We argue that the views of the Chinese leadership (and of some American academics) are still mired in the old Chinese Civil War conflict with the Kuomintang. However, a new reality has evolved, in which -- in the course of the past four decades -- the people of Taiwan have achieved a new entity Taiwan, with its own territory, people, and government. This new Taiwan deserves to be fully accepted in the international community.

It is essential for the Kuomintang authorities to move away from their old ``Republic of China'' syndrome, and to take decisive steps towards this new reality. They will find that once they do that, Taiwan will be met with increasing international recognition. In due time, China will learn to live with this reality, and will actually find that coming to an accommodation with Taiwan is in its own benefit.

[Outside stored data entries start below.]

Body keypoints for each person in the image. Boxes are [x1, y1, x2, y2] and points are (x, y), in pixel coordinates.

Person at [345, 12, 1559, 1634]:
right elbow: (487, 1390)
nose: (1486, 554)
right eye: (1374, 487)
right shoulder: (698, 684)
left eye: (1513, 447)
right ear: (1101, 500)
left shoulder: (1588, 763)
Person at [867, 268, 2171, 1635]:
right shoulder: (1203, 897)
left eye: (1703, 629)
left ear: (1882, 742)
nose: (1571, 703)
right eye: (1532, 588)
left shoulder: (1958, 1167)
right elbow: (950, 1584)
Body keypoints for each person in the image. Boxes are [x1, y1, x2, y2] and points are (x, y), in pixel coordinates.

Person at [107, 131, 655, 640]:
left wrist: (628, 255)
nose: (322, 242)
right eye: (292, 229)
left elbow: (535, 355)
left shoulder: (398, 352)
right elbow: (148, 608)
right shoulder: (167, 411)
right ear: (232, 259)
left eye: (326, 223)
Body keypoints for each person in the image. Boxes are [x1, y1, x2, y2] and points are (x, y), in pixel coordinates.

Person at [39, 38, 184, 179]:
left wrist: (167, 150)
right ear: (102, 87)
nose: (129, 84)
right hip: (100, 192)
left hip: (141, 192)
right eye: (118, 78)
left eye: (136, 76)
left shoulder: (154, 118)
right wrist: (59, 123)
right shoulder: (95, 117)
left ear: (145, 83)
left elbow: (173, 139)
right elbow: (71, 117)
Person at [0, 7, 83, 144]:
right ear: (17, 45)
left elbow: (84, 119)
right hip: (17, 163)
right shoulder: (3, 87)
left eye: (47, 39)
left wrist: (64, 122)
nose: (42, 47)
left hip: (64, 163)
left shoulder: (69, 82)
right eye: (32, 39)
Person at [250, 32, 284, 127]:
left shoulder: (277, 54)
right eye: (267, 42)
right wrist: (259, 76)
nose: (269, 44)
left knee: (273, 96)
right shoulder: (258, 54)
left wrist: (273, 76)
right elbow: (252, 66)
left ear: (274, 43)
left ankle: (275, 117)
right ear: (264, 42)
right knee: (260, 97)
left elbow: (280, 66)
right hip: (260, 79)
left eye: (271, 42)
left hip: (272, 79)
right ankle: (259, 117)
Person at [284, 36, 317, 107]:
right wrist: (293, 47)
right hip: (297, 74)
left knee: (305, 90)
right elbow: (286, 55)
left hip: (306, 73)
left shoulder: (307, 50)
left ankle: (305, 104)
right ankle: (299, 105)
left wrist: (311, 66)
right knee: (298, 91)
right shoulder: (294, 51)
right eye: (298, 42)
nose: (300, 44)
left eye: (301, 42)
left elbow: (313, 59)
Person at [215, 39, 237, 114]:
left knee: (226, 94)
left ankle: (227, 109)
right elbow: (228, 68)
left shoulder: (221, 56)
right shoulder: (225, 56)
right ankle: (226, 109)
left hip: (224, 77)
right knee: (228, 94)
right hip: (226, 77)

We are convinced that downplaying the new Taiwan reality for fear of provoking China would be severely detrimental to stability in East Asia, since it would actually encourage China to continue its extra-territorial claims in the same way as UK Prime Minister Chamberlain 1938 ``Munich Accord'' encouraged Hitler to continue claiming neighboring countries, such as Czechoslovakia, the Netherlands and Belgium (which were invaded not long after ``Munich'').

For the Taiwanese people, the matter is highly sensitive too: our future as a free, democratic and independent nation is at stake.